Instruction 1:
Answer these from the Zerg strategy guide:
(a) What is the title of section 3 in the guide's list?
(b) What does the guide call the main difference about the zerg race?
(c) What choice must zerg players make that the other races do not?
Instruction 2:
For each statement, say yes or no based on the Zerg strategy guide, and quote the words that decide it.
(a) The guide lists eight sections.
(b) The guide says choices about larva can decide the game.
(c) The guide says it is easy to explain when to make workers and when to make units.
Instruction 3: Write the next paragraph of the Zerg strategy guide, continuing after its last sentence.
— Begin Passage provided —
Zerg Strategy guide

This is the beginning of the strategy guide, if you guys like it I can add more to it to continue to help zerg players improve.



1. Introduction
2. Basics to Zerg
3. Larva injects
4. What to work on to get to promoted
5. Basics against Zerg
6. Basics against Terran
7. Basics against Protoss
8. Upgrades
9. Zerg end game



1. Introduction

This is a guide to help zerg players get better and learn about the things that they need to work on.


2. Basics to Zerg

The main difference about the zerg race is dealing with larva management. Decisions with larva can lose or win you the game. The other races only decide to make workers or not to, but zerg must decide to make workers or to make units. This decision is hard to explain exactly when to make what.
— End Passage provided —
— Begin Supplied information —
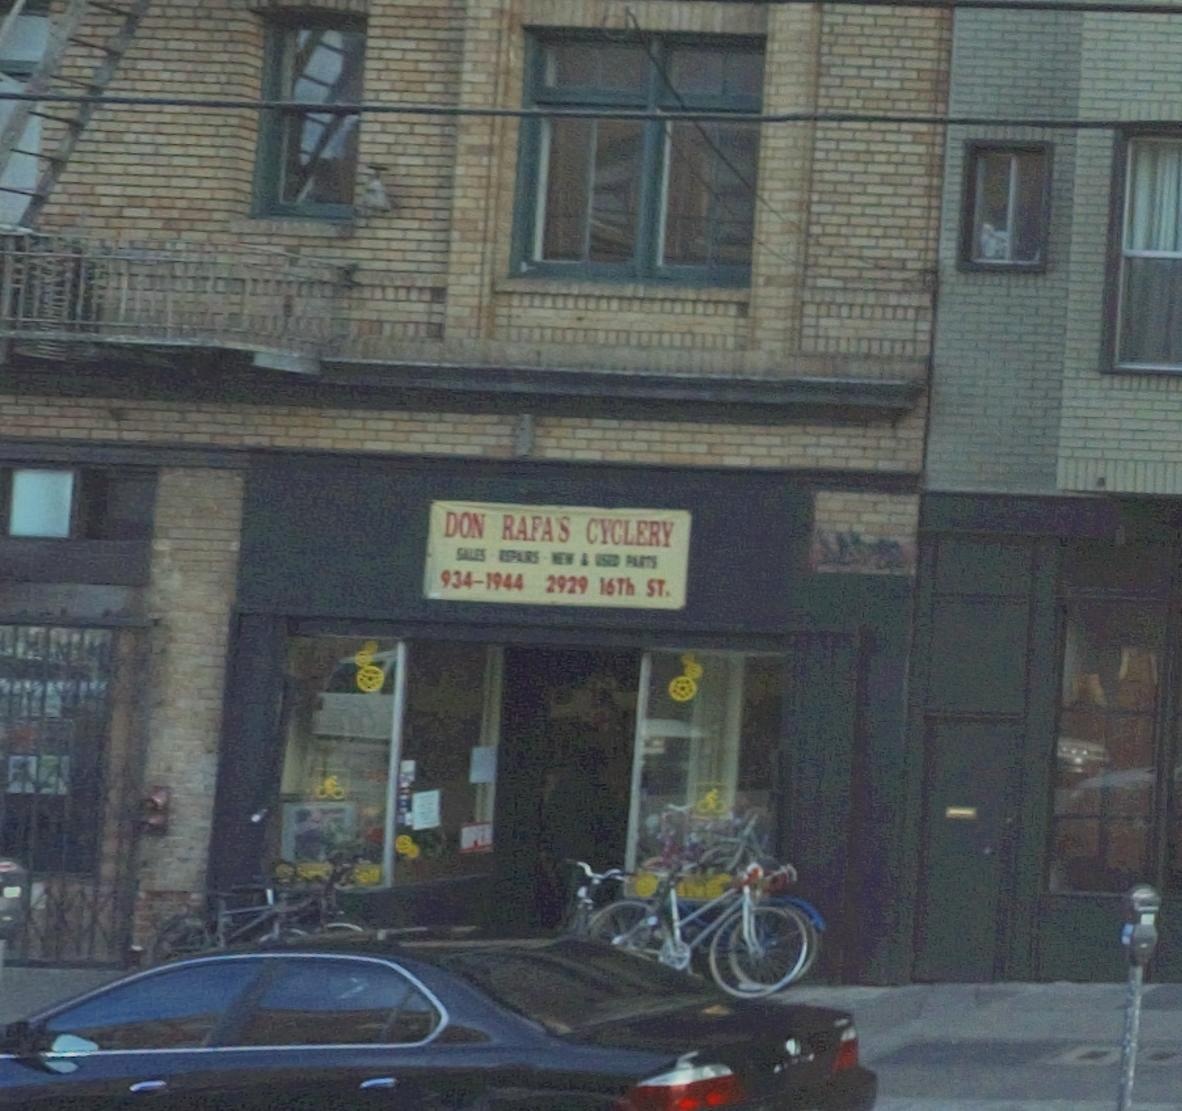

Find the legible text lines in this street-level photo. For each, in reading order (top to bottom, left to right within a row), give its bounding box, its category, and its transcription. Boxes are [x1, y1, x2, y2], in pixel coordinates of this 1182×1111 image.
— End Supplied information —
Final answer 1:
(a) Larva injects
(b) Dealing with larva management
(c) Whether to make workers or to make units

Final answer 2:
(a) No: "9. Zerg end game"
(b) Yes: "Decisions with larva can lose or win you the game."
(c) No: "This decision is hard to explain exactly when to make what."

Final answer 3:
This larva management is very important early off, because everything, except for a queen, takes one larva. If you build a set of zerglings, it takes the same amount of larva as an ultralisk, and each time you build an army unit that is taking away one worker you could have had. This is one reason zerg players like to go straight to roaches or making more queens for early defense; roaches are stronger per cost of larva than zerglings, so you can use more larva on drones or queens which use no larva.

The first part of deciding what to make is scouting consistently. Use overlords to look inside their base, and use units, mostly zerglings, to check the front wall. One other important spot to keep a zergling at the xel’naga towers. On most maps, if you see your opponent leaving their base you have the time to build spine crawlers, and have them finish right before their units get to your base.

Early in the game, build mostly workers except for 4 zerglings when your spawning pool finishes to scout. As you get better, you can push out making any more units, if you are not attacked, until past having 40 workers, but I recommend start creating your army before that point until you get more comfortable with defending and scouting with so few units(start at about 25 to 30). When you start to create an army, keep building about one worker per hatchery until you have about 70 workers.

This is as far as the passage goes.